A formula of the form y ~ x1 + x2 | x1 + z2 + z3 where x1 is an exogenous variable included in the first and second stage, x2 is an endogenous variable being instrumented for, and z2 and z3 are instruments included only in the first stage.

data

A data.frame.

ngroups

Number of groups to split the data into.

grouping

A string variable indicating either the name of a variable in data to be used as a grouping (or a vector of names if there's more than one excluded instrument), or 'groupCF' or 'groupSearch' to indicate that causal forest or GroupSearch should be used to create groups, respectively.

groupformula

If using grouping = 'groupCF' or grouping = 'groupSearch', the formula to pass to those functions as their formula argument. If there are multiple instruments, instead pass a list of functions, to be used in the same order the excluded instruments are listed in formula.

est

A string variable equal to 'group', 'weight', or 'both' to indicate whether the grouped, weighted, or group-and-weighted version of Magnified IV should be used. Note that weighted versions can only be used with one endogenous variable so there is a defined "first stage".

p

If using est = 'weight' or est = 'both' with grouping = 'groupCF' or grouping = 'groupSearch', weights will be constructed by taking the group effects, generating a first-stage F statistic for each observation as though every observation in the sample had that first-stage effect, and raising that F statistic to the power p. Set p = 1/4 to get a similar weighting scheme as est = 'group' does, or p = -1/4 to recover the average treatment effect among compliers (under monotonicity and very good estimates of first-stage treatment effect heterogeneity).

ivsubset, ivna.action, ivweights, ivcontrasts

Additional options to be passed to AER::ivreg, corresponding to subset, subset, na.action, etc.. These are all preceded by 'iv' to avoid overlap with same-named options being passed in .... Note that ivweights will be ignored if est = 'weight' or est = 'both'. ivweights with est = 'groups' can be used to implement weighting schemes other than the power-of-an-F-statistic suggested in Huntington-Klein (2019).

silent

Set to TRUE to suppress any messages related to group-creation slow times.

...

Additional options to be passed to groupSearch or groupCF, as appropriate.

Details

This function will:

1. Use groupSearch(), groupCF or a supplied grouping variable, as requested, to find appropriate groupings over which the effects of the instruments vary.

2. If the weighted version of Magnified IV is requested, uses factorPull() to estimate effects within each group, and calculates sample weights for each observation, which are the first-stage F statistic that would be achieved if all observations in the sample had the same instrument effect as that observation, to the power p, then runs AER::ivreg() with those weights.
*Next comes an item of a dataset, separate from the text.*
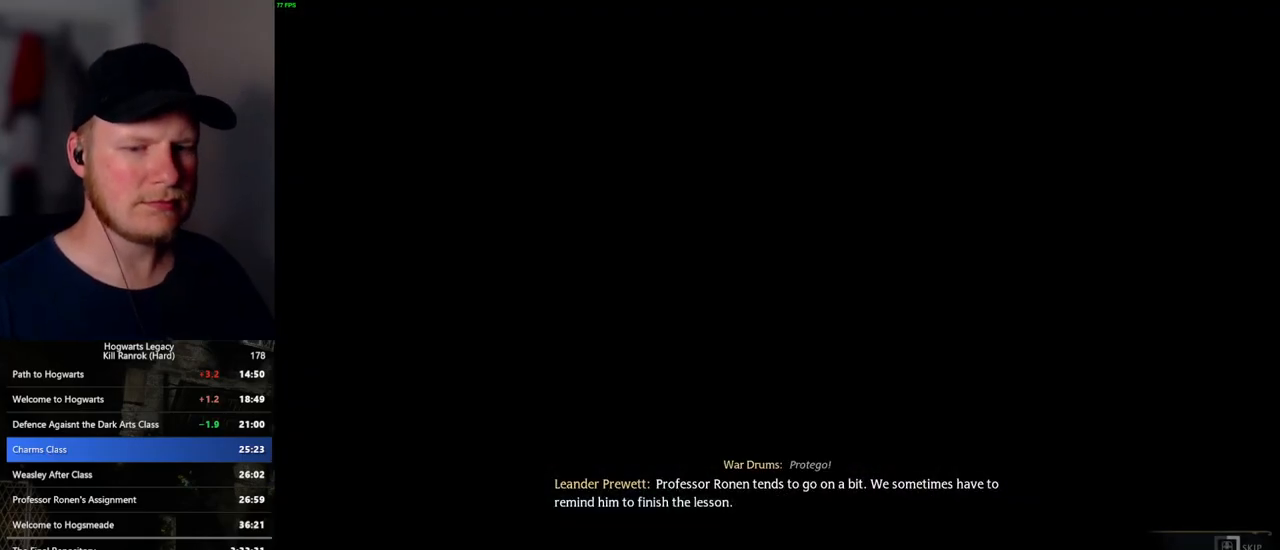
{"keys": ["q"], "mouse": [], "events": []}
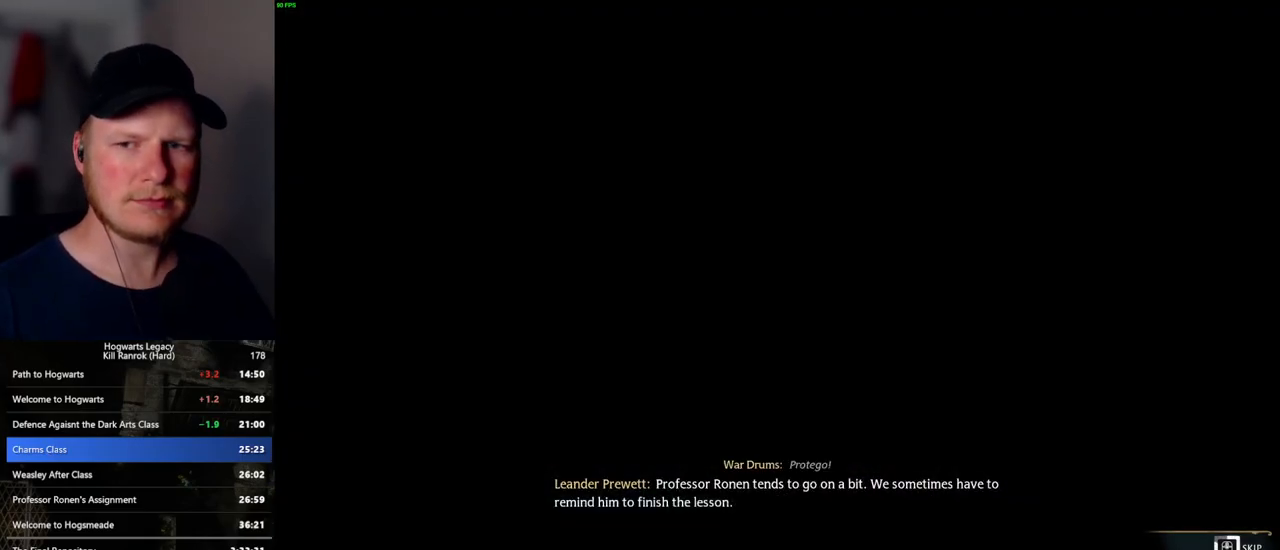
{"keys": ["q"], "mouse": [], "events": []}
3. If the grouped version of Magnified IV is requested, runs AER::ivreg() with those groups included as controls and interacted with the instrument.

You can get more control over the estimation process (say, using a different command than AER::ivreg()) by making use of the constituent parts to get groups or weights and then setting the interaction or weights yourself.

One instance in which you may want to get more control over the estimation process is if you have multiple endogenous variables. With multiple endogenous variables and multiple instruments, there are lots of different ways to determine groupings. The magnifiedIV function will only allow one grouping per instrument, and if you want groupSearch or groupCF to determine that grouping for you, you must be able to specify a single formula like x1 ~ z1 | w1 + w2 to create that grouping. Can't do x1 + x2 ~ z1 + z2 | w1 + w2, that doesn't work. So with multiple excluded instruments that are each "for" multiple endogenous variables, you will want to do something by hand.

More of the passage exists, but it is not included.